June 5, 2012 in City

Venus making transit past sun

Clouds apt to block rare pass across face
By The Spokesman-Review
 
Rajesh Kumar Singh/Associated Press photo

Indian children use cardboard eclipse glasses as they prepare to watch the transit of Venus in Allahabad, India, Tuesday, June 5, 2012. Stargazers around the world are setting up special telescopes and passing out cardboard eclipse glasses to view the once-in-a-lifetime celestial cameo of Venus passing in front of the sun. Venus is Earth’s second-closest neighboring planet.
(Full-size photo)

Map of this story's location

Venus is going to move across the face of the sun this afternoon in a rare celestial event, but the weather may not cooperate.

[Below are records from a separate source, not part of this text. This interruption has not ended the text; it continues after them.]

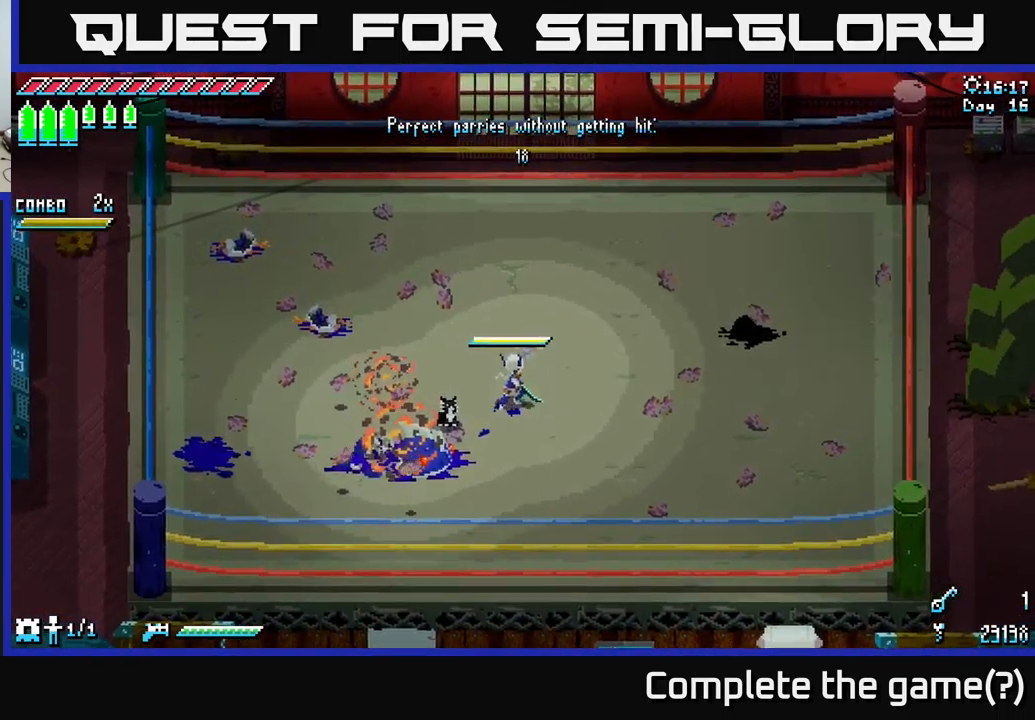
{"buttons": [], "left_stick": "center", "right_stick": "center", "events": [[217, "left_stick", "center"]]}
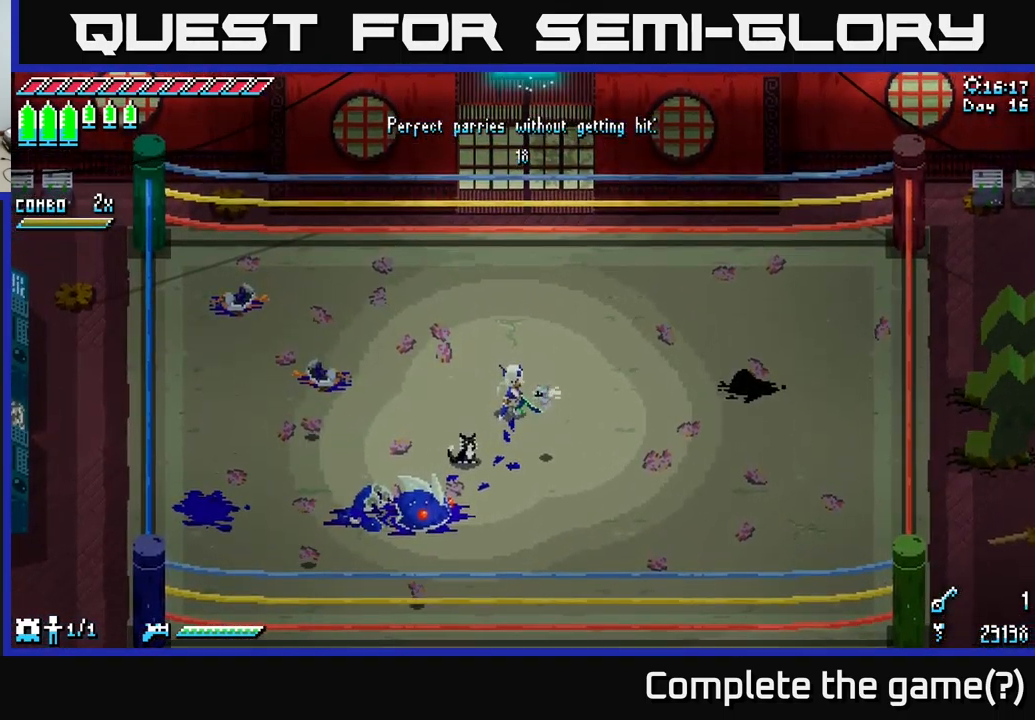
{"buttons": [], "left_stick": "center", "right_stick": "center", "events": [[133, "left_stick", "right"], [367, "left_stick", "center"]]}
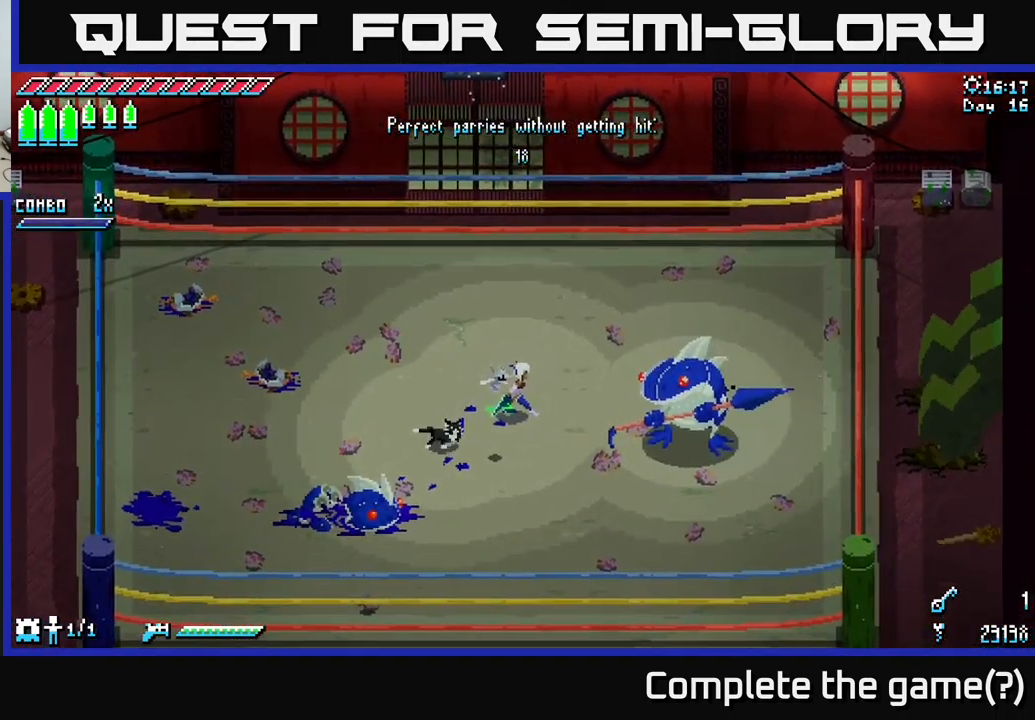
{"buttons": [], "left_stick": "down-right", "right_stick": "center", "events": [[167, "left_stick", "left"], [233, "left_stick", "down-left"], [500, "left_stick", "down-right"]]}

Forecasters are calling for a 90 percent chance of clouds when the transit of Venus begins at 3:09 p.m.

The skies are likely to stay cloudy and could bring rain showers throughout the event, which lasts until sunset in this region.

The next transit of Venus won’t happen until 2117.

An eclipse of the sun on May 20 was hampered by clouds across the region, although some viewers locally reported seeing part of the eclipse when the skies parted slightly.

Members of the Spokane Astronomical Society are keeping their fingers crossed. They are setting up three public viewing locations – two in north Spokane and one at a private residence in the north part of Spokane County.

The society and its members have telescopes and viewing glasses that allow people to safely look directly at the sun.

Venus will appear as a small dark spot moving slowly across the face of the sun as part of its normal planetary orbit. The transit will take six hours and 40 minutes, ending after the sun has set in Eastern Washington and North Idaho.

The midpoint of the transit, known as greatest transit, occurs at 6:29 p.m.

A similar transit in 2004 was not visible in Spokane.

The orbit of Venus is inclined 3.4 degrees with respect to the Earth. The transit occurs when Venus crosses the plane of Earth’s orbit at the same time that Venus passes inferior conjunction, the point that marks Venus’ closest pass of the sun from the perspective of Earth.

Transits of Venus are so rare that astronomers believe this event will be only the seventh time humans have viewed the passage through telescopes, starting in 1639, according to the astronomical society.

The transits of Venus follow a predictable cycle that lasts 243 years.

This transit is the second in the past eight years. Venus won’t cross the face of the sun for 105.5 years.

After that, a pair of transits will occur eight and 16 years later, to be followed by a period of 121.5 years before another transit.

Astronomical society members will be set up at the east parking lot of River Day School, 116 W. Indiana Ave., and the south end of Franklin Park along Queen Avenue west of Division Street.

In addition, society member Coy Fullen is opening his observatory to the public. He lives at 24006 N. Rose Meadow Lane in the Colbert area.

To get there, take U.S. Highway 395 north toward Deer Park and turn left on Wild Rose Road. Go about a half mile to Rose Meadow Lane and turn right. Fullen’s residence is on the right.